### Selected passage
******
In the Test Project, add your MFC Project as a Reference.
In the Test Project's Configuration Properties, add the Include directories for your header files.
In the Linker, input options add your MFC.lib;nafxcwd.lib;libcmtd.lib;
Under 'Ignore Specific Default Libraries' add nafxcwd.lib;libcmtd.lib;
Under General add the location of your MFC exported lib file.
The https://stackoverflow.com/questions/1146338/error-lnk2005-new-and-delete-already-defined-in-libcmtd-libnew-obj has a good description of why you need the nafxcwd.lib and libcmtd.lib.
The other important thing to check for in legacy projects. In General Configuration Properties, make sure both projects are using the same 'Character Set'. If your MFC is using a Multi-Byte Character Set you'll need the MS Test to do so as well.
Though not perfect, the best I have found for this is AutoIt http://www.autoitscript.com/autoit3
"AutoIt v3 is a freeware BASIC-like scripting language designed for automating the Windows GUI and general scripting. It uses a combination of simulated keystrokes, mouse movement and window/control manipulation in order to automate tasks in a way not possible or reliable with other languages (e.g. VBScript and SendKeys). AutoIt is also very small, self-contained and will run on all versions of Windows out-of-the-box with no annoying "runtimes" required!"
This works well when you have access to the source code of the application being driven, because you can use the resource ID number of the controls you want to drive. In this way you do not have to worry about simulated mouse clicks on particular pixels. Unfortunately, in a legacy application, you may well find that the resource ID are not unique, which may cause problems. However. it is very straightforward to change the IDs to be unique and rebuild.
The other issue is that you will encounter timing problems. I do not have a tried and true solution for these. Trial and error is what I have used, but this is clearly not scalable. The problem is that the AutoIT script must wait for the test application to respond to a command before the script issues the next command or check for the correct response. Sometimes it is not easy to find a convenient event to wait and watch for.
My feeling is that, in developing a new application, I would insist on a consistent way to signal "READY". This would be helpful to the human users as well as test scripts! This may be a challenge for a legacy application, but perhaps you can introduce it in problematical points and slowly spread it to the entire application as maintenance continues.
******
### Extracted information
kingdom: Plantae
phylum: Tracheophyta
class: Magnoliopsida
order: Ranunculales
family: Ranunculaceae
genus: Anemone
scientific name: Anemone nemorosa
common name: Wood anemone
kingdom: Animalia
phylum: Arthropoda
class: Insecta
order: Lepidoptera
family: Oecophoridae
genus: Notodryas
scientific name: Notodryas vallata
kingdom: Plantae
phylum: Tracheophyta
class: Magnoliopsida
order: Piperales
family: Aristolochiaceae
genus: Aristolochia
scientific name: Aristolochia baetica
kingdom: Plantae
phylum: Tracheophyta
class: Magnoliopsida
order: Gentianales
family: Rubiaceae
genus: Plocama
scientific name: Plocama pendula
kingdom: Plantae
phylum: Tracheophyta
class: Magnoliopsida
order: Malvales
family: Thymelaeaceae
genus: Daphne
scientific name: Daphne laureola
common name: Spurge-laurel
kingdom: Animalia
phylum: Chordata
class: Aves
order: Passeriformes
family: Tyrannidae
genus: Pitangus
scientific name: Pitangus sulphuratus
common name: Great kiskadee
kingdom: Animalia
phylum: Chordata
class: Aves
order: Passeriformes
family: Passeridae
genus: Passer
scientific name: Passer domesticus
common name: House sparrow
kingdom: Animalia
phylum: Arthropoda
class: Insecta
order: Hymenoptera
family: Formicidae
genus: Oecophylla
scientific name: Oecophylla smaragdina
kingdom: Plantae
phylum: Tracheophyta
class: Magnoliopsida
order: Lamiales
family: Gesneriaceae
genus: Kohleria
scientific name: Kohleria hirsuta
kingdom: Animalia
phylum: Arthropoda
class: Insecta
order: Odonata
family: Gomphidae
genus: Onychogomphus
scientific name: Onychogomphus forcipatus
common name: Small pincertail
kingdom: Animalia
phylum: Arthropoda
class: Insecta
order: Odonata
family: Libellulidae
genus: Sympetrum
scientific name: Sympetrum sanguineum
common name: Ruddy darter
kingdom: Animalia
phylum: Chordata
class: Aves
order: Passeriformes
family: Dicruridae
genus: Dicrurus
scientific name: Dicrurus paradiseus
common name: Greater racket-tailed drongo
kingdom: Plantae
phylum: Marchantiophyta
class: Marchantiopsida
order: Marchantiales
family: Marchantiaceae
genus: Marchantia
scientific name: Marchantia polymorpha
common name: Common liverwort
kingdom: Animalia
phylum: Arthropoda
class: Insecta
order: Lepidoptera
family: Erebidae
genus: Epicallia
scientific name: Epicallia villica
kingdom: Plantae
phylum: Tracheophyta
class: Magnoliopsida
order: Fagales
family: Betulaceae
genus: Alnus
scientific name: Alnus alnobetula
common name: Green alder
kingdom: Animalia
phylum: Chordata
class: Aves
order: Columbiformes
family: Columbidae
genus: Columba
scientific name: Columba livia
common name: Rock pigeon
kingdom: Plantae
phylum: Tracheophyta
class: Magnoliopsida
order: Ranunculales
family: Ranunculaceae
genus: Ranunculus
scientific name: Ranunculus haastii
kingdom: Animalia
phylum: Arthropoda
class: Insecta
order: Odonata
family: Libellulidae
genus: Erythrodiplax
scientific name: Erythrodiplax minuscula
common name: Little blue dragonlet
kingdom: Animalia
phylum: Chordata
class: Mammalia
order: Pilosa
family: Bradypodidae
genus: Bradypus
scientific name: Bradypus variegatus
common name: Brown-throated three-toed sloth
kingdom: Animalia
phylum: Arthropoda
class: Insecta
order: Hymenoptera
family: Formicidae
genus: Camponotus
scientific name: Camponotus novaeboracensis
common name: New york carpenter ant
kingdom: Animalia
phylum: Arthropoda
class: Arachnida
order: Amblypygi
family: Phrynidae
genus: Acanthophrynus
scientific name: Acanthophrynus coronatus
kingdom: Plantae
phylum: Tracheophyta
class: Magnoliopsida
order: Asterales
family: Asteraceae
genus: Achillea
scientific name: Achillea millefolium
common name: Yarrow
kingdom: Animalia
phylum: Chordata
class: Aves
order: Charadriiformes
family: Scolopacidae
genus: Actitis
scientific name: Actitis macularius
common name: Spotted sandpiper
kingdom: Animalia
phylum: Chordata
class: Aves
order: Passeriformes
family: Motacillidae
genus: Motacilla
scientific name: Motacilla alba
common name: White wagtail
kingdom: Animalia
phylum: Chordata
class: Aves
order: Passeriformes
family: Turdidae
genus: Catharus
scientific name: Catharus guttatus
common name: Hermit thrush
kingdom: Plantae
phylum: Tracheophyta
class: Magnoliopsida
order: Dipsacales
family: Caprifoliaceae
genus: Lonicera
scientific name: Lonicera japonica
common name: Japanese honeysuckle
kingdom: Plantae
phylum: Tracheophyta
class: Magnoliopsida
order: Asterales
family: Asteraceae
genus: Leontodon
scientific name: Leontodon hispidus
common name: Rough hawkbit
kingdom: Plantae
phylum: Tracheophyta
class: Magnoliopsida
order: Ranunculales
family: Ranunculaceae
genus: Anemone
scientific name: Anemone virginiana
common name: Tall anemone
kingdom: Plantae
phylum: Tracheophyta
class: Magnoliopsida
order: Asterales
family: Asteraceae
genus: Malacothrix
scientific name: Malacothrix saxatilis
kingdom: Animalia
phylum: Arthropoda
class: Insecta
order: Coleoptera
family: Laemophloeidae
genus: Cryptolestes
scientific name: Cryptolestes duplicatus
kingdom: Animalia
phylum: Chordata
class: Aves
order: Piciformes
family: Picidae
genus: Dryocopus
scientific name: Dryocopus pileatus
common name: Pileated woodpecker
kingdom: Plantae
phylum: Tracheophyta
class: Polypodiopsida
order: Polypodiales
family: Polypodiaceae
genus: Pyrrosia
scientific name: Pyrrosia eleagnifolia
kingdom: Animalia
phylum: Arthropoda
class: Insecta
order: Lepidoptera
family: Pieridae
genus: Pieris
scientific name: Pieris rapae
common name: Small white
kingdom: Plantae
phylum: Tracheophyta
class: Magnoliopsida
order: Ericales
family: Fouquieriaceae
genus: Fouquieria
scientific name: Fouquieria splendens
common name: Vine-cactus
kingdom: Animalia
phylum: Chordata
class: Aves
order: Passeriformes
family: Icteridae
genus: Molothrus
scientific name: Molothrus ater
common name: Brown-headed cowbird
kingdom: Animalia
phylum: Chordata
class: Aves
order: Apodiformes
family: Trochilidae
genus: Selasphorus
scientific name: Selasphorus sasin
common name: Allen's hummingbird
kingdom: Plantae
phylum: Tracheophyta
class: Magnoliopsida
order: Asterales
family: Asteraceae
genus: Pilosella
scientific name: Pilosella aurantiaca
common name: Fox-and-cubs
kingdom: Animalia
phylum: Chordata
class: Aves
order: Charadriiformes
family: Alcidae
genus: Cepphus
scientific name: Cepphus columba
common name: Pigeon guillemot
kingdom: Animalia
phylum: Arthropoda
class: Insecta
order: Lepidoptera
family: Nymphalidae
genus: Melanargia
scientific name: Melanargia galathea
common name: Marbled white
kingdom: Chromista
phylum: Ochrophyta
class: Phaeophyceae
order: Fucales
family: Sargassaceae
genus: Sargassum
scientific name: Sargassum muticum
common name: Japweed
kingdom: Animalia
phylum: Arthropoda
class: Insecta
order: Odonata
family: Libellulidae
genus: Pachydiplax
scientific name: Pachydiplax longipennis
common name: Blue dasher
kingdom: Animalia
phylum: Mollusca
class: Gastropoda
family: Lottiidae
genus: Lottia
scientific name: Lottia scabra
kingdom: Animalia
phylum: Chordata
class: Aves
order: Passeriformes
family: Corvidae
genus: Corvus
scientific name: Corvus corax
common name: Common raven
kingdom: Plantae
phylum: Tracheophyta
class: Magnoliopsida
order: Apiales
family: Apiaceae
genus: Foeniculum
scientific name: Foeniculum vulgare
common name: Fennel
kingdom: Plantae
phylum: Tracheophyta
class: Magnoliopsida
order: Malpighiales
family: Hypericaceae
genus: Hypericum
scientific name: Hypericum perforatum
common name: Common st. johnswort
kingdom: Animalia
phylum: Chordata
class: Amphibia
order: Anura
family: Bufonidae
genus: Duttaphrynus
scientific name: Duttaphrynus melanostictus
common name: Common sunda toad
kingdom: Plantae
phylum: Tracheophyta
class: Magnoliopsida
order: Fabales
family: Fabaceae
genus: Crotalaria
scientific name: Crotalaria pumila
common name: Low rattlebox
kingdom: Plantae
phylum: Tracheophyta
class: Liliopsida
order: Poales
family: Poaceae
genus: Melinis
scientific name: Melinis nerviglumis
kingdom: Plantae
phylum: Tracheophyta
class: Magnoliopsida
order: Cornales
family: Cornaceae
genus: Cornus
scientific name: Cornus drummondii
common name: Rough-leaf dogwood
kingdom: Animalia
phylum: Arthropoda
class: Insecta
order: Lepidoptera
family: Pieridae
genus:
******
### Exercise details
Can you pick up the text on testing legacy MFC applications after its last sentence and carry it on?

### Answer box
Although it cannot handle the UI side, I unit test MFC code using the Boost Test library. There is a Code Project article on getting started:
Designing Robust Objects with Boost
Well we have one of these humongous MFC Apps at the workplace. Its a gigantic pain to maintain or extend... its a huge ball of mud now but it rakes in the moolah.Anyways
We use Rational Robot for doing smoke tests and the like.
Another approach that has had some success is to create a small product-specific language and script tests that use VBScript and some Control handle spying magic. Turn common actions into commands.. e.g. OpenDatabase would be a command that in turn will inject the required script blocks to click on Main Menu > File > "Open...". You then create excel sheets which are a series of such commands. These commands can take parameters too. Something like a FIT Test.. but more work. Once you have most of the common commands identified and scripts ready. It's pick and assemble scripts (tagged by CommandIDs) to write new tests. A test-runner parses these Excel sheets, combines all the little script blocks into a test script and runs it.
OpenDatabase "C:\tests\MyDB"
OpenDialog "Add Model"
AddModel "M0001", "MyModel", 2.5, 100
PressOK
SaveDatabase
HTH
Actually we have been using Rational Team Test, then Robot, but in recent discussions with Rational we discovered they have no plans to support Native x64 applications focusing more on .NET, so we decided to switch Automated QA tools. This is great but licensing costs don't allow us to enable it for all developers.
All our applications support a COM API for scripting, which we regression test via VB, but this tests the API no the application as such.
Ideally I would be interested on how people integrate cppunit and similar unit testing frameworks into the application at a developer level.